Try it ▸ Output only the lines of the entries that follow, starting at the one with "Nonced vouchers: nonces (and expiry time)" and running down to the one with "En Colombia, el", both included and unchanged.

Material provided ▸

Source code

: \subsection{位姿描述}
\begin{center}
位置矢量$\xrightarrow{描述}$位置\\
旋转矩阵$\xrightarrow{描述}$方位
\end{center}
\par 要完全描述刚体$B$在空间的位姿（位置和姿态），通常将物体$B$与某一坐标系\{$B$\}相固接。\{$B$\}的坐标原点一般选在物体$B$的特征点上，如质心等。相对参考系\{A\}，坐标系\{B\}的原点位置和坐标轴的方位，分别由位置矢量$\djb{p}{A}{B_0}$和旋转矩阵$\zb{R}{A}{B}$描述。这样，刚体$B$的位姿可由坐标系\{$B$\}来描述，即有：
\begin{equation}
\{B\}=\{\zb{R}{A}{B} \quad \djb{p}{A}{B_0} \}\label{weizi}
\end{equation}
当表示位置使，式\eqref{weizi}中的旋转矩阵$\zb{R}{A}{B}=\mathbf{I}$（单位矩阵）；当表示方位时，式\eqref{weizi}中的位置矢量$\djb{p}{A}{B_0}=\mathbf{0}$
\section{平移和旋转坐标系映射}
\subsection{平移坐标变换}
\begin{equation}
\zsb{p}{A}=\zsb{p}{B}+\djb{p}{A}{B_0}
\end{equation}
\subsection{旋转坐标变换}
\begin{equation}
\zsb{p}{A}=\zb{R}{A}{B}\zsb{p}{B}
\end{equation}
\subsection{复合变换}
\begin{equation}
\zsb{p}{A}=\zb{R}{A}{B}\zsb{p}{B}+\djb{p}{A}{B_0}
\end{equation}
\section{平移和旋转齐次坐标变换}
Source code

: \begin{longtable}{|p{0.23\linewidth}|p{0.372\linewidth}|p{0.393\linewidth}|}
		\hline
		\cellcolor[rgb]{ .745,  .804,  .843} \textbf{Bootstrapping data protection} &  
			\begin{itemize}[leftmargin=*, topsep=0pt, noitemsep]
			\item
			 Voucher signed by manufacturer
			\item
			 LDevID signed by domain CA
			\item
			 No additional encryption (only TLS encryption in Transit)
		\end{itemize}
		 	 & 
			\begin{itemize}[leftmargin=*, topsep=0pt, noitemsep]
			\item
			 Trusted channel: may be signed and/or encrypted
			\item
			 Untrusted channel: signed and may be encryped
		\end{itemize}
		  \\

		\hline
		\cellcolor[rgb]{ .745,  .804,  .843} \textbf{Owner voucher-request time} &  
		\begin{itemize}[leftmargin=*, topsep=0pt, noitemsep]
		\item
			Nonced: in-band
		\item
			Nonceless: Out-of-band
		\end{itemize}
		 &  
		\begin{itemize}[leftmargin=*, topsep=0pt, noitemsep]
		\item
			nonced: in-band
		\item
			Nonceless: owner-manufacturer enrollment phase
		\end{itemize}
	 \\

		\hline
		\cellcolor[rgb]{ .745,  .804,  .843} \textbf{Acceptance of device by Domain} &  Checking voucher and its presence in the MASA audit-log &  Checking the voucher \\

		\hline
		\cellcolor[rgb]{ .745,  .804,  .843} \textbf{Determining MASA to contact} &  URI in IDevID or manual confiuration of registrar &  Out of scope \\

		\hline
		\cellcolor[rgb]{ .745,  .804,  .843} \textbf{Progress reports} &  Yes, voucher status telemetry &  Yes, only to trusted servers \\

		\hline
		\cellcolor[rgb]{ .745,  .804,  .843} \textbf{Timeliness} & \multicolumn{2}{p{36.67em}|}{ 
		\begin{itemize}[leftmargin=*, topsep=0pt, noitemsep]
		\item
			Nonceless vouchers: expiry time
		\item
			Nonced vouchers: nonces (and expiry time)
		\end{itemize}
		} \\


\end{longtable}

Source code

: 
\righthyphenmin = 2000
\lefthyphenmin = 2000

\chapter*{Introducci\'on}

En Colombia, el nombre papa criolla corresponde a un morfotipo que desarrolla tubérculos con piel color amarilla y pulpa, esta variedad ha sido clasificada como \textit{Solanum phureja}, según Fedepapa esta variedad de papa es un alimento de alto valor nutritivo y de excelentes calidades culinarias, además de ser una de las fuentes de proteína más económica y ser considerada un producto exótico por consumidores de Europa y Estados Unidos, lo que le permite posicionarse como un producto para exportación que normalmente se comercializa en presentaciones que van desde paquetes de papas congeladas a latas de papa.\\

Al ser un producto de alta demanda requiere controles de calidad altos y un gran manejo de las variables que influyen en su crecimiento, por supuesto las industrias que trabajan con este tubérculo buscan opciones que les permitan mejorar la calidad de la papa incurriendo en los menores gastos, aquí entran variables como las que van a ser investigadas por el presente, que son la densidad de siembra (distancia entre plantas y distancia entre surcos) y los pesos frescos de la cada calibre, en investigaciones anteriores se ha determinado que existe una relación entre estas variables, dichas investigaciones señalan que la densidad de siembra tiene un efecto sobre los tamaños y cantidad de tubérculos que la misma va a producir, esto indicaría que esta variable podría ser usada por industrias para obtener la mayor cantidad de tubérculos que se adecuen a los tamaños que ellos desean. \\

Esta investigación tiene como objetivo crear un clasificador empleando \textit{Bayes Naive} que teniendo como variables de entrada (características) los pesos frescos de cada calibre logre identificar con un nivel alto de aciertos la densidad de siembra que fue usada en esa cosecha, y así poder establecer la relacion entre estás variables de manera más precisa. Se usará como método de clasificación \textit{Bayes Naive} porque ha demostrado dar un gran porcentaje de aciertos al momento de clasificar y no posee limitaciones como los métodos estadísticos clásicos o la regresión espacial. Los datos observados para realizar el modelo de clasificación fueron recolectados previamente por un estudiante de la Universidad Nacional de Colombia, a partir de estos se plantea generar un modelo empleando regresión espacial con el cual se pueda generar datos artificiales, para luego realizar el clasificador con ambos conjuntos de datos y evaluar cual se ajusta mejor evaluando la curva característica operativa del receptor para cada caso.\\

Task response ▸
			Nonced vouchers: nonces (and expiry time)
		\end{itemize}
		} \\


\end{longtable}

Source code

: 
\righthyphenmin = 2000
\lefthyphenmin = 2000

\chapter*{Introducci\'on}

En Colombia, el nombre papa criolla corresponde a un morfotipo que desarrolla tubérculos con piel color amarilla y pulpa, esta variedad ha sido clasificada como \textit{Solanum phureja}, según Fedepapa esta variedad de papa es un alimento de alto valor nutritivo y de excelentes calidades culinarias, además de ser una de las fuentes de proteína más económica y ser considerada un producto exótico por consumidores de Europa y Estados Unidos, lo que le permite posicionarse como un producto para exportación que normalmente se comercializa en presentaciones que van desde paquetes de papas congeladas a latas de papa.\\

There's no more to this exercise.